If it doesn’t flow smoothly or read naturally in your headline, then move it to your subheadings, paragraphs, or conclusion.

12. Instant

“Instant” shows immediate rewards and triggers higher audience engagement.

When people are tired of experimenting and waiting for results, it can be frustrating.

But, you can always help them, by presenting valuable content, thoughts, topic, ideas, or strategy in such a way as to enable them to get instant, or near-instant, results.

As an example, we all know that building backlinks to a new blog is difficult. But, you can write a post on the “2 steps to instantly crush it with link building” or “ways to instantly boost your Twitter engagement”.

Without a doubt, your readers will click on those headlines and read every word on the page. Why?

It’s because they can get instant rewards, rather than waiting for months or even years to build links that improve their search rankings or waste time waiting for their Twitter engagement numbers to shoot up. 

Make no mistake about it: People love instant rewards. That’s why downloadable information products sell like hotcakes.


Customers like the idea of paying for an ebook and downloading it instantly. Just look at the upward sales trends for ebooks, heading towards 2020. This doesn’t happen with physical products, such as clothing or wrist watches.


13. Convert

“Convert,” is a powerful word that nudges people from the inside.

It always works. That’s the major reason why you find a lot of copywriters, bloggers, and SEOs using it when talking about content and social media strategy.

I like to include the word “convert” in my blog posts because it walks the reader through the entire process of transforming something into another form — usually readers into followers or prospects into customers.

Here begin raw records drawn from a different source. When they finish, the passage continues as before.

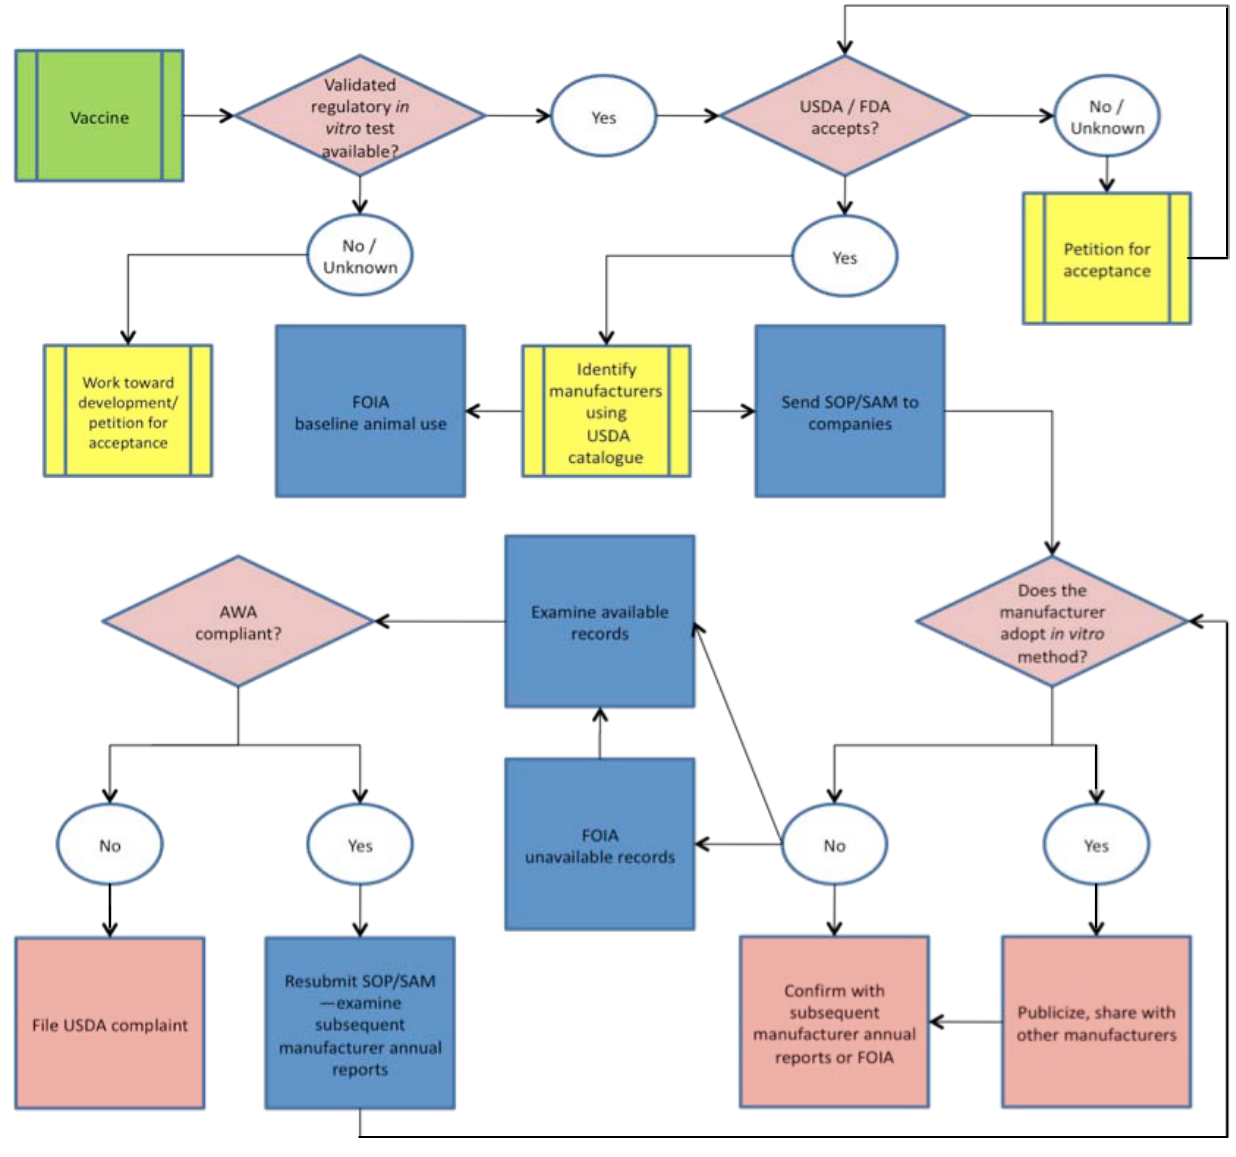
Figure 1. Generalized bridging paradigm for information-gathering and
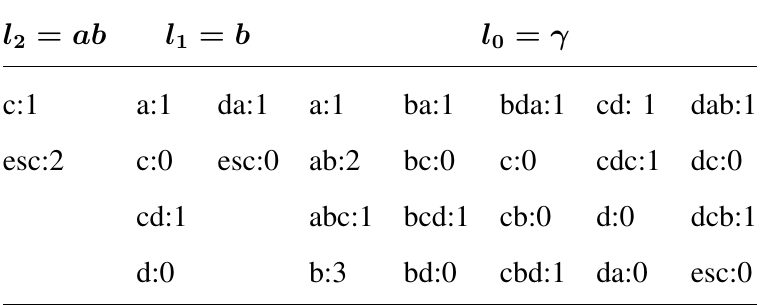
Table 1. Frequency of substrings following the current context for ALZ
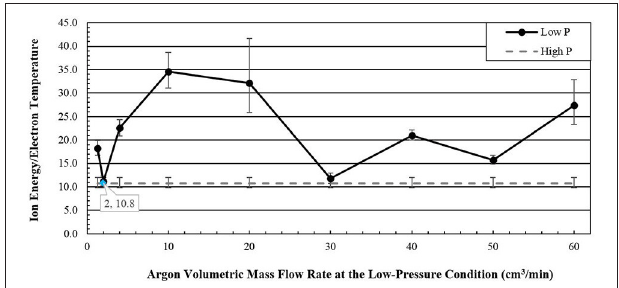
FIGURE 9 | Ion energy ratios for the “Low-Pressure” (Low P) and 2 cm 3 /min flow rate “High-Pressure” (High P)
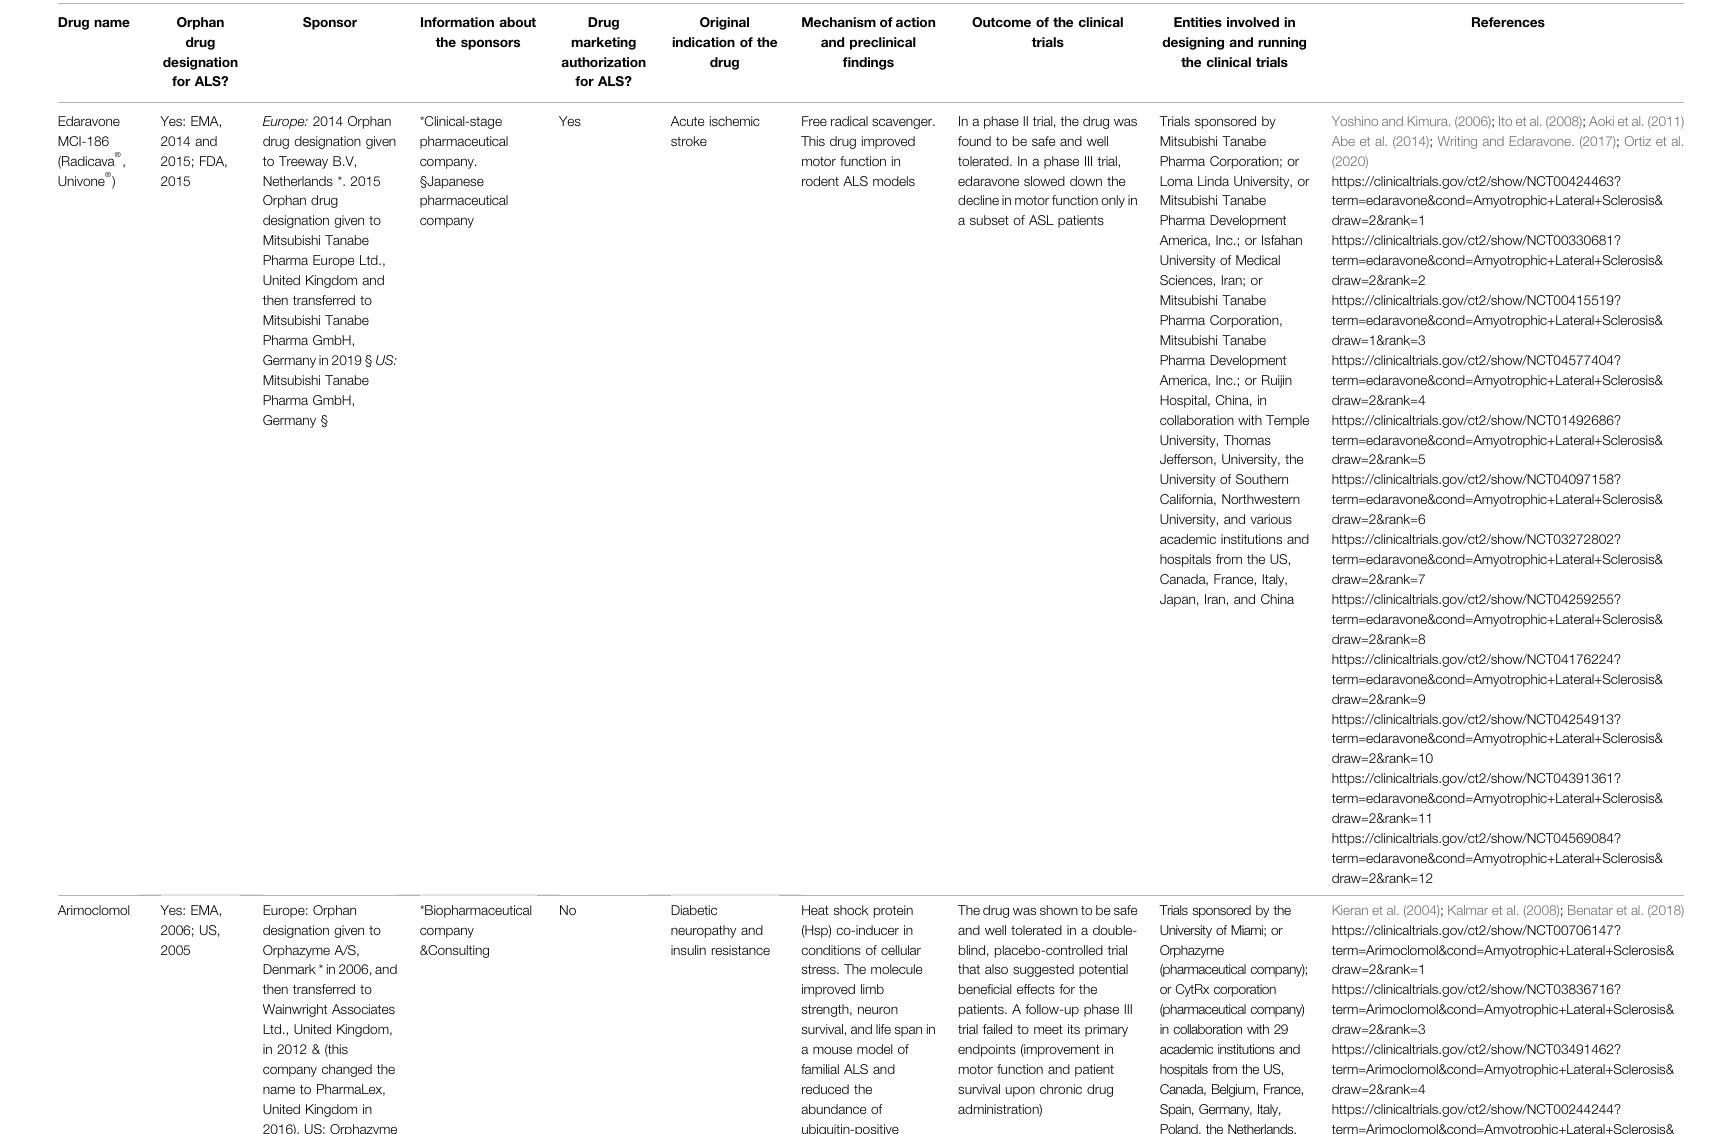
TABLE 4 | List of the repurposed drugs, with and without orphan designation or drug marketing authorization for amyotrophic lateral sclerosis (ALS) mentioned in this article. The sponsors (entities involved in making the orphan designation request to the EMA or the FDA) and the public or private organizations involved in designing and running the clinical trials are detailed. N/A (cid:1) non-applicable. Drug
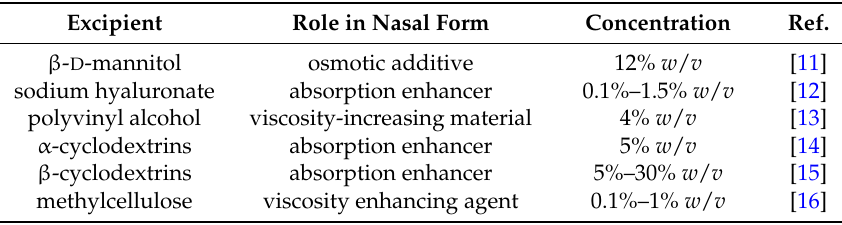
Table 1. Important additives in nasal formulations.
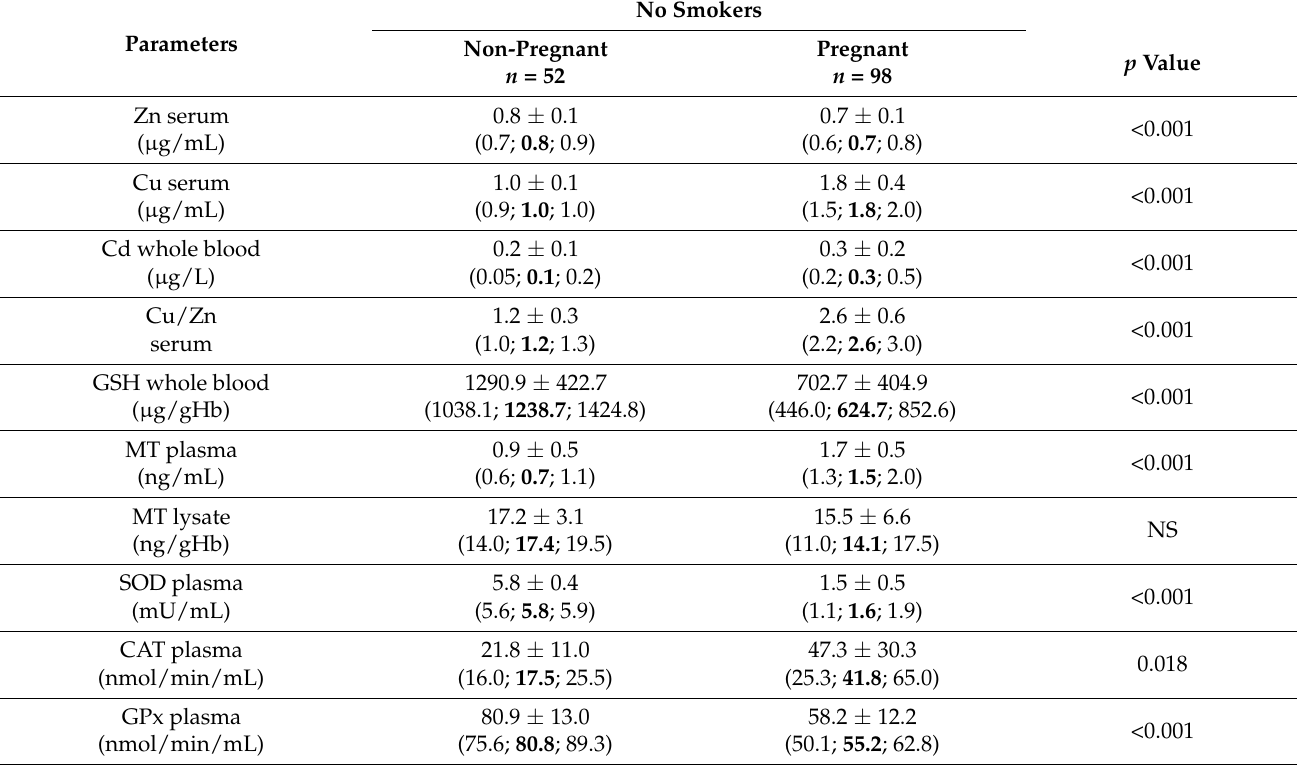
Table 2. Values of selected antioxidative parameters, and metals in nonsmokers.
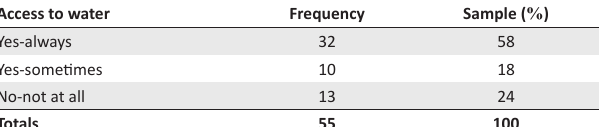
TABLE 2: Frequency distribution of residents’ access to water.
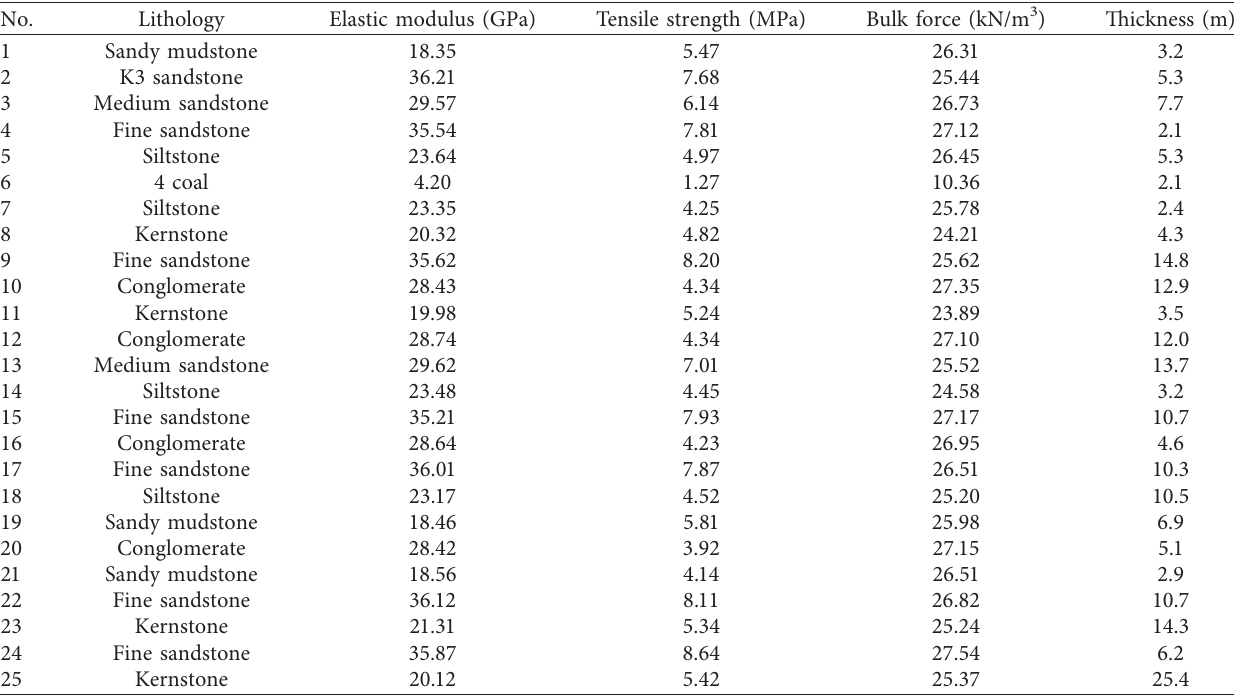
Table 1: Characteristics of overlying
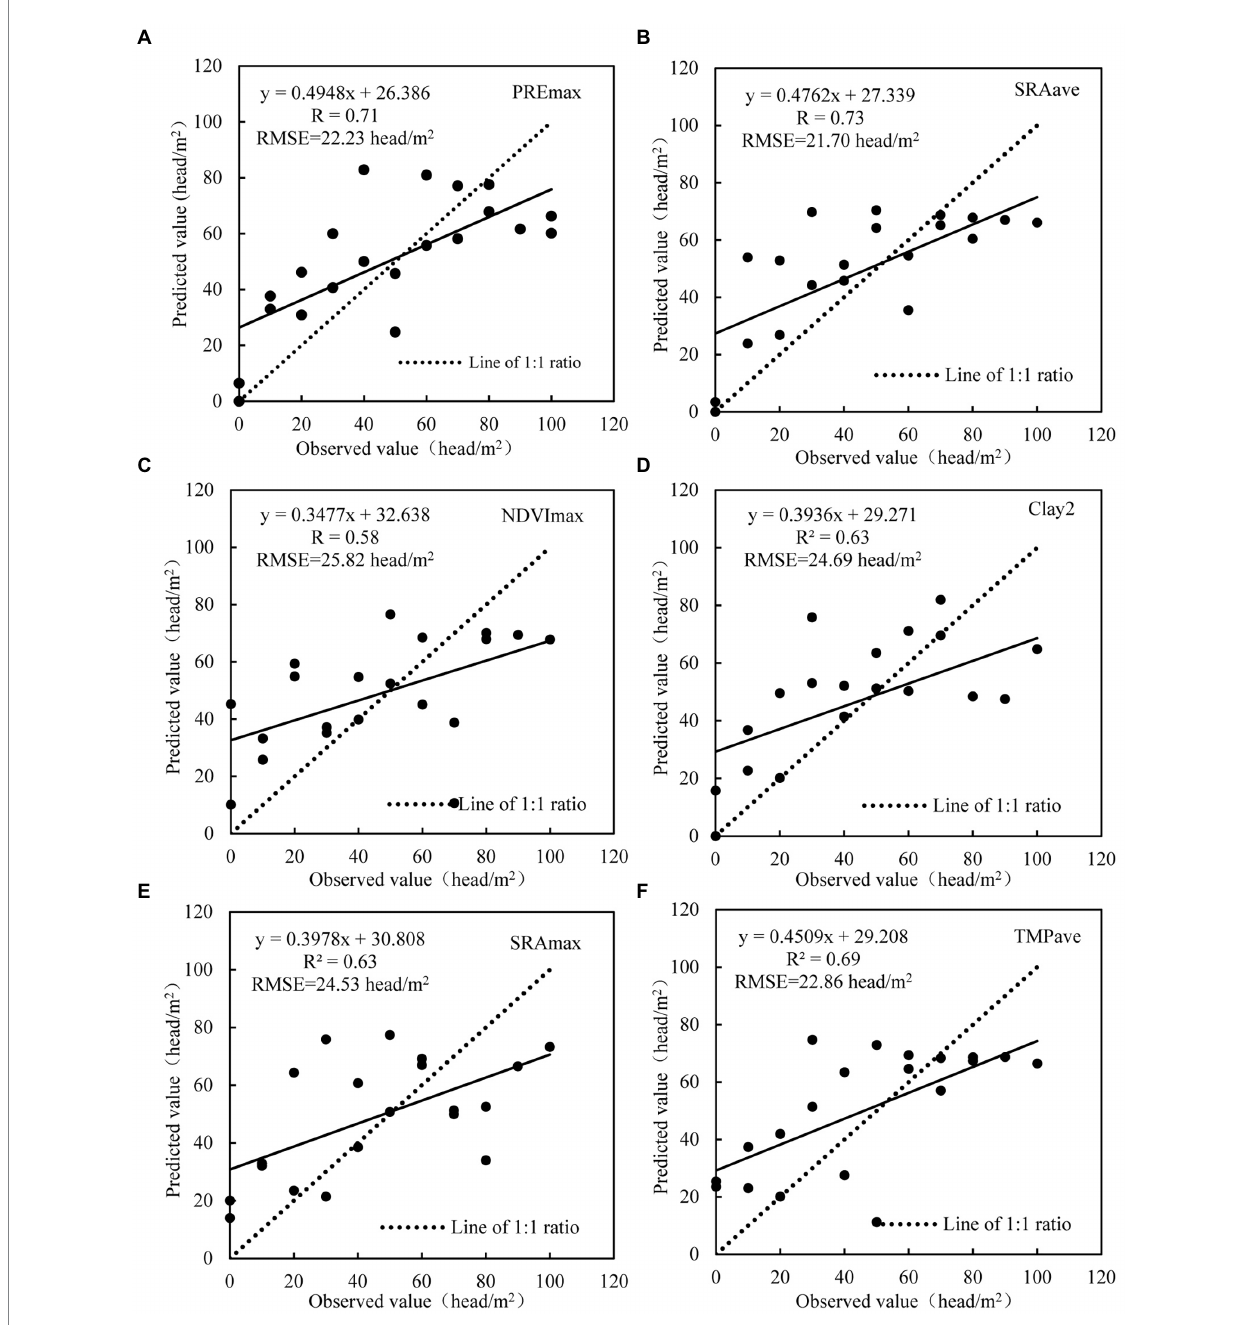
FIGURE 4 The relationship between the observation value and predicted value. (A-F) refers to the maximum precipitation (PREmax), average solar radiation (SRAave), maximum NDVI (NDVImax), clay concentration of bottom soil (Clay2), maximum solar radiation (SRAmax), and average temperature (TEMave),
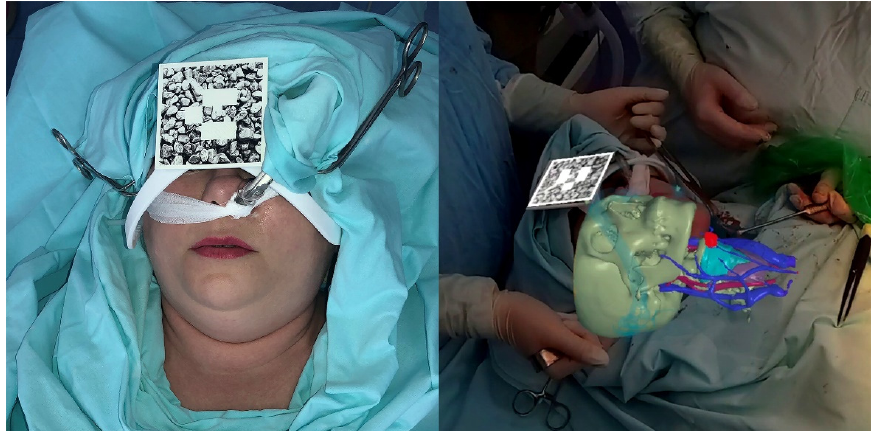
Figure 8. Referencing the position of the patient’s head in the operating room using a navigation frame ( left ). Results of overlaying the 3D model of anatomical structures on the patient, as seen from the mixed reality glasses ( right ).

In other words, “convert” isn’t just about the technical website definition. It shows how you can move from Point A (where something is not working) to Point B (where you see better results).


14. You

“You” rock!

You is an irresistible word. It shows personality. If you’ve been reading my posts, you’ll notice that I use the word, “you” quite a bit. This is a great way of improving audience engagement.


In your blog posts, use the word “You” to hold your user’s attention. They’ll see that you created the content for them, even though tens of thousands of people will have access to it.

Your readers will perceive that you’re speaking specifically to them. You can also use the word, “you” in your email subject lines, to increase open rates, in your videos, to increase views, and in your call-to-action to get a higher CTR.


Writing is an art because it requires the right use of words to create a meaningful communication of a thought or piece of information.

I’m sure that you’re familiar with virtually all of these 14 words (of course, there are many more of them), but the ultimate question is, “how many of these words do you use to ignite user engagement in your blog posts and to improve your own social media strategy?

These trigger words are power words, too — they can transform a boring blog post headline, introduction, subheadings, or paragraph into a captivating masterpiece.

Which of these trigger words do you use regularly, when you create new blog posts?